Ouvimos com frequência que a família vai mal, que está desmoronando, sofrendo de depressão, de insegurança e que, mesmo psicólogos e outros especialistas, não conseguem encontrar um remédio para sanar os seus males.

 

  De fato, já se foi o tempo que os pais podiam se orgulhar de construir uma família bem estabelecida ou afirmar que havia cumprido a sua missão de educadores. A receita da boa educação do passado foi se tornando frágil diante de novas posturas introduzidas pela sociedade. Os valores éticos e da boa convivência, adquiridos pelos filhos, eram transmitidos no próprio lar. Os que tinham o privilégio de frequentar os bancos escolares, ainda encontravam na fala de alguns mestres comprometidos com a vida, um reforço mais aprofundado daquilo que tinham anteriormente recebido.

 

                          Não podemos negar que estamos diante de novos tempos, com modismos e posturas que se renovam e se desgastam rapidamente, com modelos exemplares de curta duração, dos quais copiamos tudo o que consideramos prazeroso para o nosso cotidiano. Os mais conscientes ou com bases educacionais mais sólidas, sofrem inconformados com a percepção de que a educação e outros valores fundamentais estão se nivelando por baixo, tornando-se simples produtos manipulados ou gerenciados sem o devido cuidado pela mídia.

 

  Atualmente, quem dá forma aos padrões de comportamento são os meios de comunicação.

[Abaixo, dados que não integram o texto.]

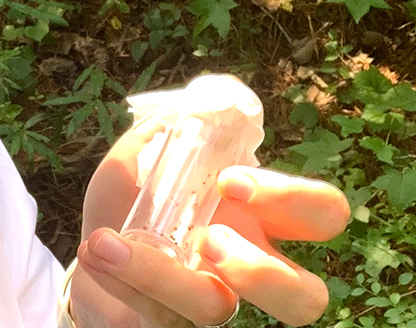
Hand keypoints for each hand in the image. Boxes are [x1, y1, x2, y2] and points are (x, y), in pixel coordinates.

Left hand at [69, 121, 349, 327]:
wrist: (92, 251)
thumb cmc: (134, 200)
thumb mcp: (143, 156)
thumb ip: (163, 132)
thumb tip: (186, 109)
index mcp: (260, 218)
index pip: (322, 213)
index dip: (294, 199)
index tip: (229, 180)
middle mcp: (248, 269)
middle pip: (308, 298)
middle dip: (265, 273)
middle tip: (210, 238)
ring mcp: (210, 305)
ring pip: (215, 312)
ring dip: (160, 274)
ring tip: (108, 241)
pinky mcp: (168, 325)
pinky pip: (157, 318)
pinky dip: (122, 280)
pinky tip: (94, 249)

Uma novela com enredo bem articulado ou um bom comunicador agitam mais o meio social do que as falas familiares, os exemplos de bons professores ou os sermões eclesiais. O televisor, colocado em lugar privilegiado e central de nossas casas, vem calando a voz de nossos próximos mais chegados. Ele se tornou o mestre que ouvimos com prazer, que se acha no direito de nos propor normas de convivência, o que consumir, qual regime seguir para ficar esbelto, em que acreditar, enfim, obedecê-lo sempre para ser feliz...

 

                           O televisor vem representando o sagrado em nossas casas, o altar de onde o deus consumo fala e nós dizemos amém! E esse é apenas um exemplo do exercício do poder da mídia sobre as famílias e as formas educativas. Ele agora se multiplicou por meio de seus inúmeros filhos midiáticos, os aparelhos celulares que carregamos como objetos sagrados e indispensáveis. Os celulares substituíram os escapulários, terços ou outros objetos de devoção ou proteção. Sem eles, não me sinto mais gente!

 

                          Sabemos, no entanto, que o diálogo, fundamental para a vida humana e imprescindível no espaço familiar, não pode ser trocado pelo cala boca dos meios comunicativos. Por favor, não entendam que estamos contra os meios de comunicação, nem incentivando a quebra de aparelhos. ELES SÃO INSTRUMENTOS IMPORTANTES EM NOSSAS VIDAS, MAS NÃO OS DONOS DE NOSSAS VIDAS. Nada substitui uma boa conversa entre pais e filhos e dos filhos entre si. Muitos pais, apesar do pouco tempo que permanecem em casa, em função do trabalho que exercem, fazem questão de encontrar momentos oportunos para um bom diálogo com os seus filhos. Sabiamente, estão descobrindo que TEMPO É QUESTÃO DE PREFERÊNCIA E QUEM AMA SEMPRE TEM TEMPO!

 

  Família não é sucata social do passado, ela é uma preciosidade imensurável e continua significando o nosso porto seguro, a primeira escola do amor e do equilíbrio nas boas e fraternas relações neste planeta.

 

                          Os numerosos e diversificados mundos religiosos buscam modelos exemplares de convivência familiar. Em todos eles contemplamos as imensas dificuldades enfrentadas no seu contínuo processo de reconstrução. Não sei se há família que possa ser considerada perfeita. Sei que há famílias que não desistem de procurar o melhor caminho para a realização humana.

 

                       Que as nossas famílias mereçam as bênçãos prometidas de uma vida longa e feliz sobre a terra (Sl. 128) pelo constante exercício do respeito mútuo, da plena vivência dos valores humanos fundamentais e do amoroso convívio entre pais e filhos. UMA FAMÍLIA UNIDA GARANTE A QUALIDADE DE VIDA! E A DOÇURA TAMBÉM!